Tinpatan (Nepali: तीनपाटन) is a Rural municipality located within the Sindhuli District of the Bagmati Province of Nepal.
The municipality spans 280.26 km2 in area, with a total population of 34,889 according to a 2021 Nepal census.
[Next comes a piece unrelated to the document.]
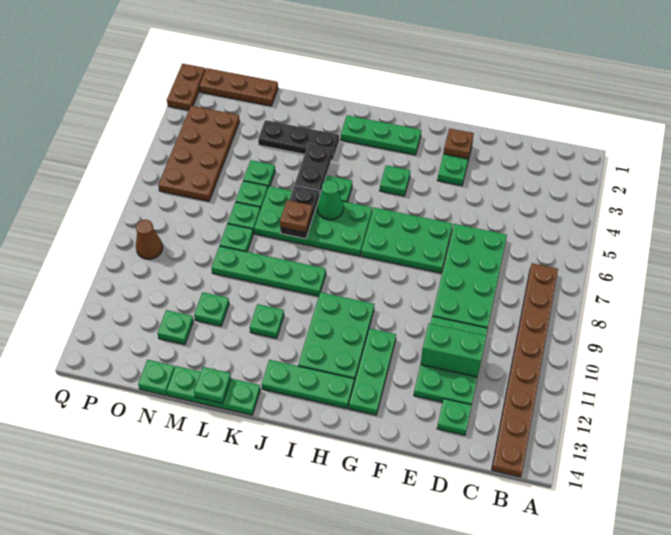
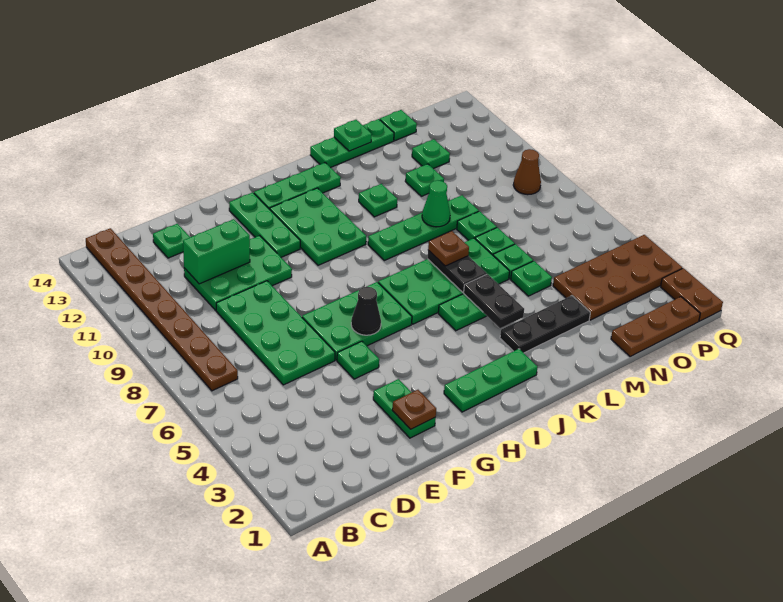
green plate D10:E12 level 1 -> green plate D10:F11 level 1
none -> black cone G6 level 2
green plate H4 level 1 -> green plate F5 level 1
green cone J6 level 2 -> green cone L9 level 2
brown plate O3:P6 level 1 -> brown plate N3:Q4 level 1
On 10 March 2017, the Government of Nepal restructured the local level bodies into 753 new local level structures.
The previous Balajor, Jarayotar, Lampantar, Tribhuvan Ambote, Tosramkhola, Bahuntilpung, Bhimsthan and Belghari VDCs were merged to form Tinpatan Rural Municipality.
Tinpatan is divided into 11 wards, with Lampantar (Chakmake) declared the administrative center of the rural municipality.

== Ward division ==
Tinpatan Rural Municipality is divided into 11 wards. They are as follows:

| Current Ward | Previous VDC Wards | Area (km^{2}) | Population (2021) |
|---|---|---|---|
| 1 | Belghari (1-9) | 39.12 | 3,468 |
| 2 | Bhimsthan (1-5) | 21.32 | 3,531 |
| 3 | Bhimsthan (6-9) | 24.89 | 2,196 |
| 4 | Jarayotar (1,4-6) | 17.03 | 3,114 |
| 5 | Jarayotar (2,3,7-9) | 31.57 | 3,578 |
| 6 | Balajor (1-9) | 34.17 | 3,953 |
| 7 | Tosramkhola (1-9) | 16.23 | 1,790 |
| 8 | Bahuntilpung (1-9) | 20.22 | 3,100 |
| 9 | Tribhuvan Ambote (1-9) | 42.2 | 3,732 |
| 10 | Lampantar (1-3) | 16.1 | 2,479 |
| 11 | Lampantar (4-9) | 17.44 | 3,948 |

==Demographics==
At the time of the 2011 Nepal census, Tinpatan Rural Municipality had a population of 36,420. Of these, 45.4% spoke Nepali, 32.6% Magar, 14.3% Tamang, 5.7% Newar, 0.8% Majhi, 0.5% Sunwar, 0.3% Maithili, 0.1% Bhojpuri, 0.1% Rai and 0.1% other languages as their first language.

In terms of ethnicity/caste, 34.2% were Magar, 14.9% Tamang, 10.6% Chhetri, 10.1% Hill Brahmin, 9.3% Newar, 5.7% Sarki, 5.0% Kami, 4.4% Damai/Dholi, 1.5% Gharti/Bhujel, 1.1% Majhi, 0.8% Terai Brahmin, 0.7% Sunuwar, 0.7% Thakuri, 0.4% Sanyasi/Dasnami, 0.1% Hayu, 0.1% Rai, 0.1% Sonar and 0.2% others.

In terms of religion, 73.4% were Hindu, 25.9% Buddhist, 0.4% Christian, 0.1% Kirati and 0.1% others.

In terms of literacy, 65.0% could read and write, 2.8% could only read and 32.1% could neither read nor write.